Once on the inbound leg, I intercepted the ILS glideslope, and setting up for 90 kts and 450 ft/min descent rate, came out of the soup at 1700 ft. The clouds were continuing to rise - now they were 1100 feet above the runway, making the field technically VFR. I canceled the approach and requested the GPS RNAV approach to runway 35 (the other end of the same single 7000 ft long runway at McKinney). ATC cleared me for the approach, and asked me to climb to 2500 feet, but them changed their mind and asked me to make the approach at 2000. I said "OK", because that would put me back inside the clouds, and because I could hear them working a Beechcraft King Air on the same approach. I suspected they want me to stay well below him.
At 2000 ft I kept occasionally catching sight of the ground, but by now I had got completely over my vertigo, and was flying entirely on instruments, which in the case of GPS on a real IFR flight simply meant following instructions until established on the purple line, and then descending along the GPS WAAS glideslope as indicated on the #1 CDI (just like an ILS).
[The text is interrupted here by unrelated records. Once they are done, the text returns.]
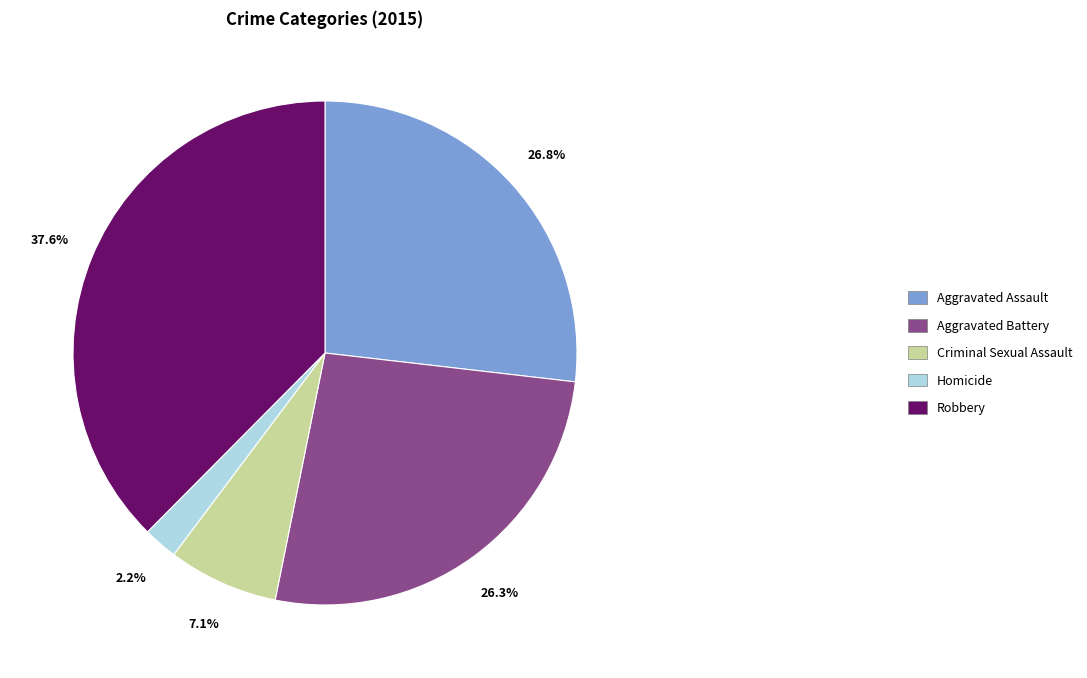

Between Robbery and Aggravated Battery, which is larger?

Robbery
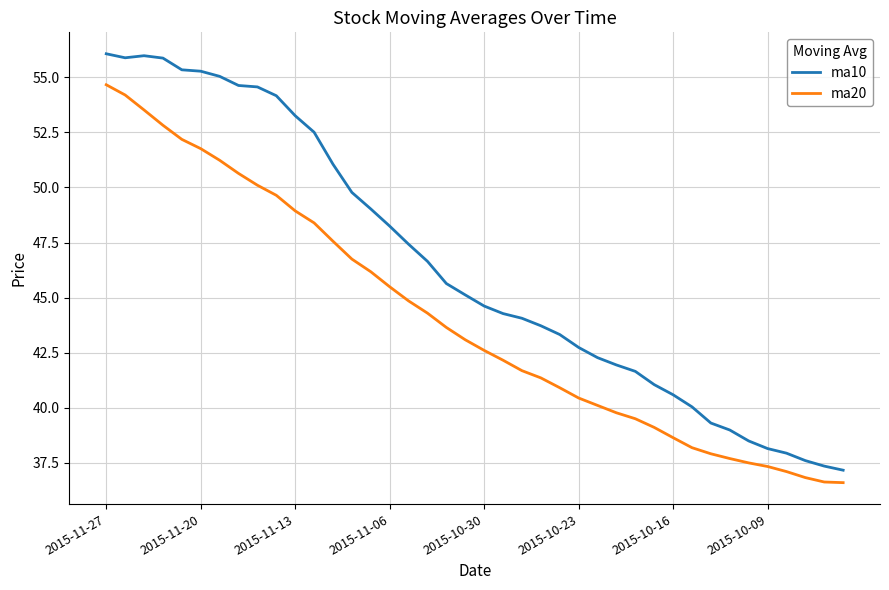

What is the difference between the maximum and minimum values in the ma20 series?

18.1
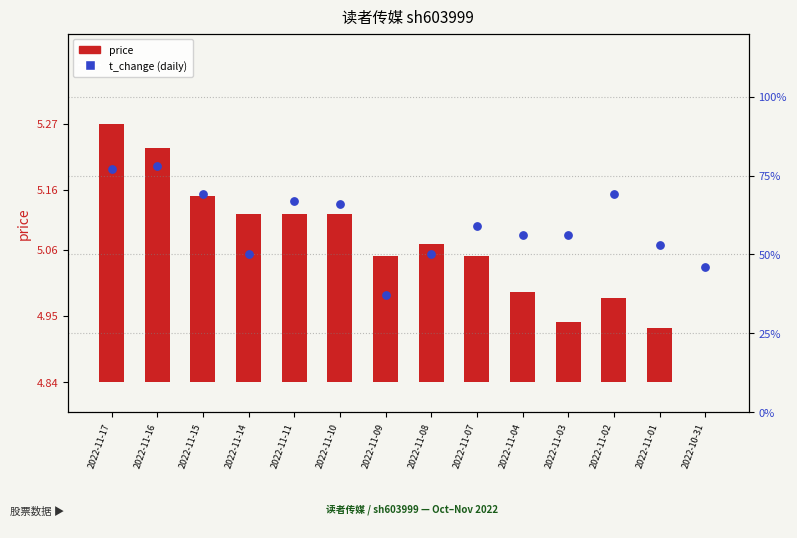

Which series contains the highest Y value?

t_change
The main difference is that an ILS becomes more and more sensitive as you get closer to the transmitter, a GPS WAAS does not, making it very slightly easier to fly.
A GPS receiver uses satellites to fix its position in space, a constellation of 24 satellites controlled by the US military. For precision approaches, GPS uses a ground-based enhancement called "Wide Area Augmentation System", or "WAAS". WAAS approaches require an airport to have no ground facilities at all - so they are rapidly replacing NDB approaches at small airports, and even VOR/DME approaches will be a thing of the past soon.
It only took a few seconds to clear the clouds once on the WAAS glideslope - I could see the runway straight ahead about 5 miles away. I flew through a short, sharp rain shower, and landed. I didn't need the 3 approaches to legal currency, but the experience was useful, and knowing that I could do this for real was invaluable. It was also fun!